I worked on this for several days because I ran into the same problem. The unproject methods that we are used to work with are working 100% correctly here as well - even with orthographic projection. But with orthographic projection the direction vector going from the camera position into the screen is always the same. So, unprojecting the cursor in the same way dies not work as intended in this case.

What you want to do is getting the camera direction vector as it is but in order to get the ray origin you need to shift the camera position according to the current mouse position on screen.

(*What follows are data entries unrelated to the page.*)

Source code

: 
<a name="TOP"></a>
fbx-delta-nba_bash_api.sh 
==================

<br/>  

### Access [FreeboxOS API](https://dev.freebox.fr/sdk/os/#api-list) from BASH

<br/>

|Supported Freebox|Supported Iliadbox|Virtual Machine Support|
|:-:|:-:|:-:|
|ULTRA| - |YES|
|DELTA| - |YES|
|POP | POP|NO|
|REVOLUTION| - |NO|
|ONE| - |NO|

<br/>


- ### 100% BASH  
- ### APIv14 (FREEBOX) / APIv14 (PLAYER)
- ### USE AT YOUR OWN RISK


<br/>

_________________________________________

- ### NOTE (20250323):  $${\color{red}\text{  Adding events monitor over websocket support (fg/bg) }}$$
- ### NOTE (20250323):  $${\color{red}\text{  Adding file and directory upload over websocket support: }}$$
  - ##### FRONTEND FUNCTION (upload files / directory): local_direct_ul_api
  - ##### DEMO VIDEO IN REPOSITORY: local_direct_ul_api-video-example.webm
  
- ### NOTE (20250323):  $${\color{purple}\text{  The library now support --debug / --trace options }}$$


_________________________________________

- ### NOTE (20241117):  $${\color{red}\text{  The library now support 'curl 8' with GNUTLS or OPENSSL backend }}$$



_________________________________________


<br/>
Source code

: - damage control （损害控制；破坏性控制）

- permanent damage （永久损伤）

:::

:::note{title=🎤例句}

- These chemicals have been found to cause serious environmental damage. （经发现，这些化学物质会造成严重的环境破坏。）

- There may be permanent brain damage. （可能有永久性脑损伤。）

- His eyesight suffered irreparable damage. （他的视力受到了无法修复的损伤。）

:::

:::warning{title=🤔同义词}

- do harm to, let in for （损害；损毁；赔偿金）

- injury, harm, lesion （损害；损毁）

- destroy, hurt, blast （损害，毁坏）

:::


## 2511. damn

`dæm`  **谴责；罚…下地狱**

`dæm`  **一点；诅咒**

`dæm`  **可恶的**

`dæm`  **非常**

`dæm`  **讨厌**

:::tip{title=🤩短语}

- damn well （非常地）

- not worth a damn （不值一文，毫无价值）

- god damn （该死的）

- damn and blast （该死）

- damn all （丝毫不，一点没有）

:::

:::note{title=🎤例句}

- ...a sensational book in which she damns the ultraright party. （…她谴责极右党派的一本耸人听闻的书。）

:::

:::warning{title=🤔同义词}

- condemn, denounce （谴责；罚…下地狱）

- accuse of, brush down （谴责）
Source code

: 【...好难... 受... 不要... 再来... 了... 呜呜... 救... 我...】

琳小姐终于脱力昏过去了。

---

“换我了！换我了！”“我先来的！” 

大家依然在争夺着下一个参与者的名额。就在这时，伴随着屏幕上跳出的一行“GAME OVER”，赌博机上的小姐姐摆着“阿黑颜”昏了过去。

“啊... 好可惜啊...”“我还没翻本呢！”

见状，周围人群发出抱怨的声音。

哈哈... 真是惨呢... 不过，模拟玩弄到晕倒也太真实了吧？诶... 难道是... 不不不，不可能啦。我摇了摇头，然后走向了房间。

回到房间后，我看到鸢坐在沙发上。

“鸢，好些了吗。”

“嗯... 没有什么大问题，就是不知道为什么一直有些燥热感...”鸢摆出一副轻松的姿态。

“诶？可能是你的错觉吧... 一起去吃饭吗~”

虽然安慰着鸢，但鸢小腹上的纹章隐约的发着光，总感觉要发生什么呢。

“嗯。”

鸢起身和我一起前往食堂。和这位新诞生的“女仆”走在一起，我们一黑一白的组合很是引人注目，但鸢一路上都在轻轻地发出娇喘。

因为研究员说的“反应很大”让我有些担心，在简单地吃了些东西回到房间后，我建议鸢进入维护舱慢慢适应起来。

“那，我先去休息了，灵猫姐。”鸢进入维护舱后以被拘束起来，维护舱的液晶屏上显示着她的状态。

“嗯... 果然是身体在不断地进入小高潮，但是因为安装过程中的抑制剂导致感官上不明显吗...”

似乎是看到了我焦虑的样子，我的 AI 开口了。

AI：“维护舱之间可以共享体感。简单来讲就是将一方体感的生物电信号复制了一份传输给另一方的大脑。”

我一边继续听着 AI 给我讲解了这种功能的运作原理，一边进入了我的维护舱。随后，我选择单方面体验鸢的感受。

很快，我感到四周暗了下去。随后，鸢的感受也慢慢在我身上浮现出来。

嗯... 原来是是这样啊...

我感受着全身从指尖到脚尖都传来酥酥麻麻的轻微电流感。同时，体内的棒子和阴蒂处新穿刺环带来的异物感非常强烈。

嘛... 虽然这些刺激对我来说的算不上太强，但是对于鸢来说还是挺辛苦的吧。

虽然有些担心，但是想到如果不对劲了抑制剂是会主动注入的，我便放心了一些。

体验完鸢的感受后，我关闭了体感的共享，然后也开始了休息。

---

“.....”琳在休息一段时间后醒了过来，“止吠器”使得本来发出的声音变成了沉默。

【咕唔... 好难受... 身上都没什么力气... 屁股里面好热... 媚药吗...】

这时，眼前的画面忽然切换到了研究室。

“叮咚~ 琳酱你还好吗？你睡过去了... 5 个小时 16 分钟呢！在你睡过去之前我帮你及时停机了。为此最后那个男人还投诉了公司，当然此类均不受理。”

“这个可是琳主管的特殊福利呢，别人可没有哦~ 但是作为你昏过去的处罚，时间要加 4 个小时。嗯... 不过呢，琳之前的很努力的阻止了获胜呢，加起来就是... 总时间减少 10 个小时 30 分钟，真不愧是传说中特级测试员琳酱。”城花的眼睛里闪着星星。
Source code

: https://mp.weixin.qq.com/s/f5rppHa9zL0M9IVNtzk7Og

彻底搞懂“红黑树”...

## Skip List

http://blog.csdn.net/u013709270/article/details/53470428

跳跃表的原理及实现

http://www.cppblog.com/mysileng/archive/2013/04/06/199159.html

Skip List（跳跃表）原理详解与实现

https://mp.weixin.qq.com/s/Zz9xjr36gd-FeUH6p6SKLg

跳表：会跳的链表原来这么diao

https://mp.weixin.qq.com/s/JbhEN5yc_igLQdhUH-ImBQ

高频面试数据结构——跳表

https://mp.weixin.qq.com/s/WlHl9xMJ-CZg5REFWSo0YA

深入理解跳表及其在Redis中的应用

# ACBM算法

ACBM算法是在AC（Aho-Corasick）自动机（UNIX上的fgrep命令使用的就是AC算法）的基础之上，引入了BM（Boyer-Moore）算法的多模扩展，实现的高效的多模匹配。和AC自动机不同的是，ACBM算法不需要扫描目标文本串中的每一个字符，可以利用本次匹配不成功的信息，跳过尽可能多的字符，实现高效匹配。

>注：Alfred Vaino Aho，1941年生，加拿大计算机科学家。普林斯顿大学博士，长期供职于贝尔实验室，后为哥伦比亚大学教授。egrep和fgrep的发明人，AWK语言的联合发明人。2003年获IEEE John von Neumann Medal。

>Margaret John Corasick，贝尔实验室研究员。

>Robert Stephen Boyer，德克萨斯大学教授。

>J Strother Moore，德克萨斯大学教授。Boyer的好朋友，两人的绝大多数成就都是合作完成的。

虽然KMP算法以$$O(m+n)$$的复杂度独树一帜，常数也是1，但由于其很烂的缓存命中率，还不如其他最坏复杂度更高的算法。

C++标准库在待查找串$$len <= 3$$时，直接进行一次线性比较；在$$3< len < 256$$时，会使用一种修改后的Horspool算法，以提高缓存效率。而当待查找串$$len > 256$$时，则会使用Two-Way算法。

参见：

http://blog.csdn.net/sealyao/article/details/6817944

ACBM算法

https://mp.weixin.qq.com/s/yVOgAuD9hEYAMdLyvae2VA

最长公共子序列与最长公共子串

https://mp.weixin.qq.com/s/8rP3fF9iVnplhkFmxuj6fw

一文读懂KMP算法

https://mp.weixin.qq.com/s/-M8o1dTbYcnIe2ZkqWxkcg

My approach (C#, but you'll get the idea):

Vector3 worldUpDirection = new Vector3(0, 1, 0); // if your world is y-up

// Get mouse coordinates (2d) relative to window position:
Vector2 mousePosRelativeToWindow = GetMouseCoordsRelativeToWindow(); // (0,0) would be top left window corner

// get camera direction vector:
Vector3 camDirection = Vector3.Normalize(cameraTarget - cameraPosition);

// get x and y coordinates relative to frustum width and height.
// glOrthoWidth and glOrthoHeight are the sizeX and sizeY values 
// you created your projection matrix with. If your frustum has a width of 100, 
// x would become -50 when the mouse is left and +50 when the mouse is right.
float x = +(2.0f * mousePosRelativeToWindow .X / viewportWidth  - 1) * (glOrthoWidth  / 2);
float y = -(2.0f * mousePosRelativeToWindow .Y / viewPortHeight - 1) * (glOrthoHeight / 2);

// Now, you want to calculate the camera's local right and up vectors 
// (depending on the camera's current view direction):
Vector3 cameraRight = Vector3.Normalize(Vector3.Cross(camDirection, worldUpDirection));
Vector3 cameraUp = Vector3.Normalize(Vector3.Cross(cameraRight, camDirection));

// Finally, calculate the ray origin:
Vector3 rayOrigin = cameraPosition + cameraRight * x + cameraUp * y;
Vector3 rayDirection = camDirection;

Now you have the ray origin and the ray direction for your orthographic projection. With these you can run any ray-plane/volume-intersections as usual.